Mark Noonan at Blogs for Bush links to an OpinionJournal - Featured Article. From Mark:
We get judges who don't have to care whit about what people think or what the law actually is; add the odd senile justice into the mix and it only gets worse. In my view, Justices should serve for ten years. This would ensure that no Justice is ever replaced by the President who appointed him, but it would also open up the Courts to a more rapid turnover of Justices thereby giving the American political system the reasonable ability to alter a judiciary which has gotten off the Constitutional ranch.
I agree with Mark that the time has come for a change. But the piece at Opinion Journal points out some key issues we'll need to think about in this regard.
For these reasons, over the past few years we have been advocating a constitutional amendment that would limit the justices to an 18-year term with one seat opening up every two years. ... In this respect, it would resemble the two-term limit on presidents that went into effect prospectively and which also restored a time-honored tradition of limited government service.
Also of note:
Some have suggested that Congress might have power to limit Supreme Court terms by passage of an ordinary statute. We disagree. The Constitution specifically contemplates a separate office of Supreme Court justices, and it logically implies that that particular office must be held for life. For 216 years, Americans have so understood the constitutional text. We think that practice has thus settled the idea that Supreme Court justices currently serve for life. To change that practice, a constitutional amendment is required.
This would be a huge change to the fabric of our democracy. It should require a constitutional amendment and the length of terms needs to be thought about very carefully. I'm glad to see that this is getting some attention; it's about time.
I'm thinking the cause of it would be better served to the extent it can be thought of also in the more positive context of how the world in general has changed, as opposed to only how the system is producing some poor results due to some individuals, or individual instance of aging.
Everything changes more quickly today as result of technology and more efficient access to information. Advances in science, business, education all come under that umbrella. Consequently, an isolated branch of government just doesn't age, it also can miss more and more as result of being, to some extent, parked by the side of the road in a secure space without worrying about the moving traffic all around.

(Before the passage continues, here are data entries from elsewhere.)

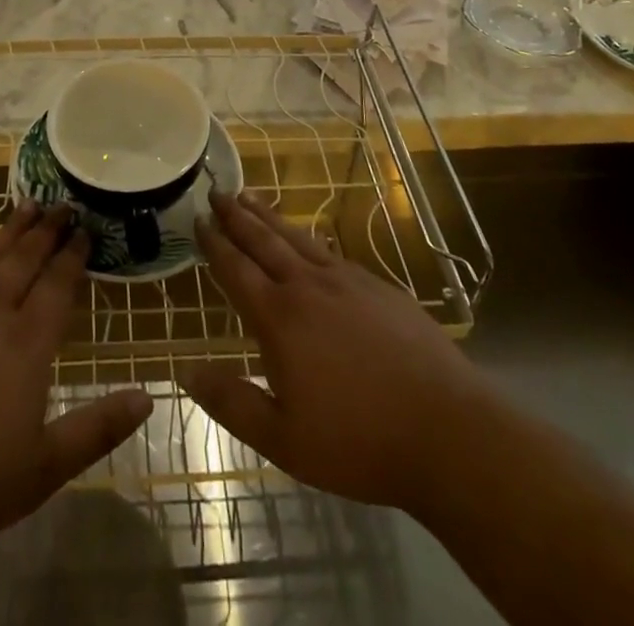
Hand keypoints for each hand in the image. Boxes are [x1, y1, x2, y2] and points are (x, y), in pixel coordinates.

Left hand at [0, 201, 151, 559]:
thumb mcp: (46, 467)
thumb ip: (98, 428)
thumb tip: (148, 396)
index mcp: (27, 344)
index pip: (57, 285)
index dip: (73, 255)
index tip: (86, 229)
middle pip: (25, 259)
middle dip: (47, 230)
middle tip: (62, 204)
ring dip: (11, 229)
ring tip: (28, 206)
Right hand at [185, 191, 480, 513]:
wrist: (448, 432)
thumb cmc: (359, 441)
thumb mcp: (284, 440)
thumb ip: (232, 403)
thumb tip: (186, 371)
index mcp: (279, 317)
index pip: (236, 269)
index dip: (215, 243)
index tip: (199, 218)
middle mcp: (309, 286)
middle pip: (264, 240)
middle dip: (237, 215)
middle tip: (217, 191)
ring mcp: (348, 282)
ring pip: (298, 238)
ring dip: (270, 216)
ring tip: (250, 197)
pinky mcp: (380, 288)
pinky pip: (331, 252)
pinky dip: (308, 238)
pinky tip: (309, 241)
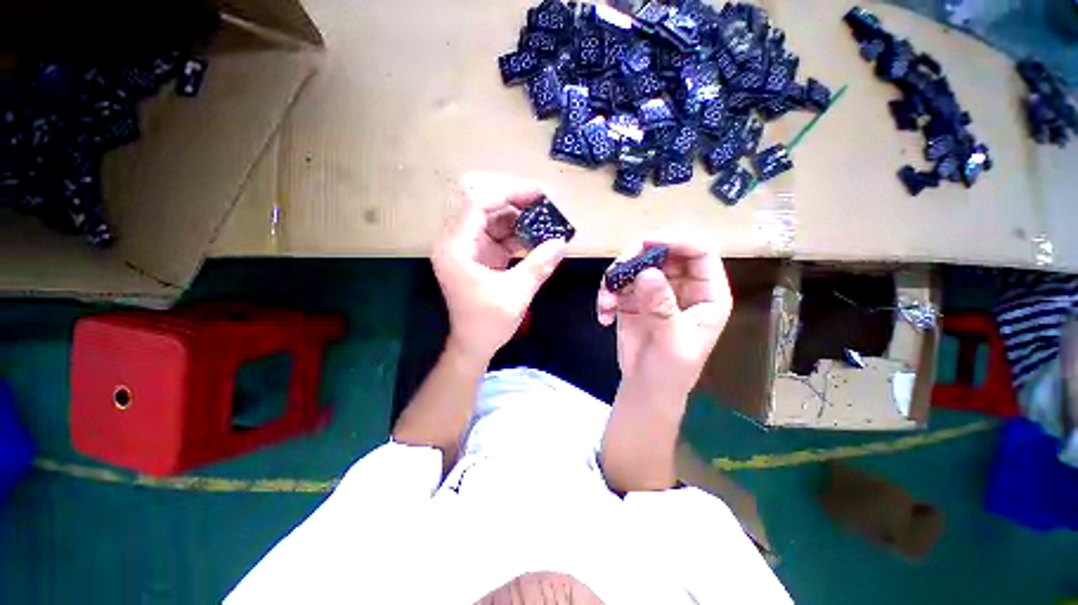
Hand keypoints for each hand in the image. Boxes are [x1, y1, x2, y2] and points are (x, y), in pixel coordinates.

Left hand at [432, 173, 567, 362]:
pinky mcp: (478, 253)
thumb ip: (538, 266)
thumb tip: (562, 243)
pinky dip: (517, 231)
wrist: (474, 343)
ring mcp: (467, 246)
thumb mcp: (516, 294)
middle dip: (511, 198)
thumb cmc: (488, 323)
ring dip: (517, 214)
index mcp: (455, 249)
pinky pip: (497, 232)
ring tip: (545, 217)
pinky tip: (537, 234)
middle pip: (480, 202)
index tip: (538, 194)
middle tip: (540, 201)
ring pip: (491, 215)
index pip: (476, 204)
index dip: (508, 193)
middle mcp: (456, 241)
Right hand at [596, 234, 731, 394]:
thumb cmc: (671, 371)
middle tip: (615, 274)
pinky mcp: (633, 298)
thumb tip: (647, 272)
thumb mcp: (672, 342)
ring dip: (615, 278)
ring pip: (635, 263)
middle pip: (662, 251)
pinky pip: (618, 282)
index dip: (676, 240)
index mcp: (706, 292)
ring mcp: (655, 289)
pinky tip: (604, 314)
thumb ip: (662, 306)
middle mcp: (682, 284)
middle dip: (635, 257)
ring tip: (606, 303)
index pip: (700, 250)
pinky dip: (606, 294)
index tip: (644, 243)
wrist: (646, 388)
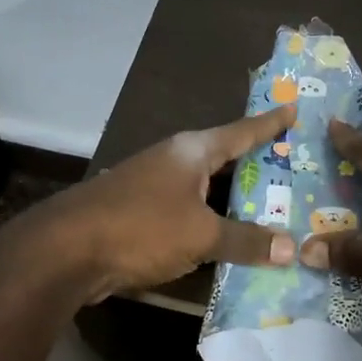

Man in vacuum tends to be drawn to the theoretical and away from the practical. For simplicity, let's take the case of employment law. The nature of employment, the challenges for American workers as well as American corporations has changed significantly in the past ten years, let alone twenty.
Yet the individuals sitting on the court today, for the most part, have no contextual understanding of the American workplace as it presently exists. Yes, they can read about it - but how truly engaged in it they are is a matter for some speculation. It isn't hard to imagine a group of very scholarly folks winding up basically cut off from the practical realities of employment in America today. So, are they really the best to be the ultimate judge of the laws that should govern in that example? Perhaps not.
I'm for a system that assures the court is more in touch with a fast changing world, whtever that may mean. My concern is that our laws are being judged today by individuals just a bit too far removed from the practical aspects of our lives, and with a tendency to get lost in lofty theoretical constructs that don't always serve us well in the face of everyday reality.
The founders were learned men and great thinkers, but above all else they were also very practical men. I'm not convinced that can be said of today's court.


I would strongly urge anyone making this argument to read the Federalist papers 79-81. Please.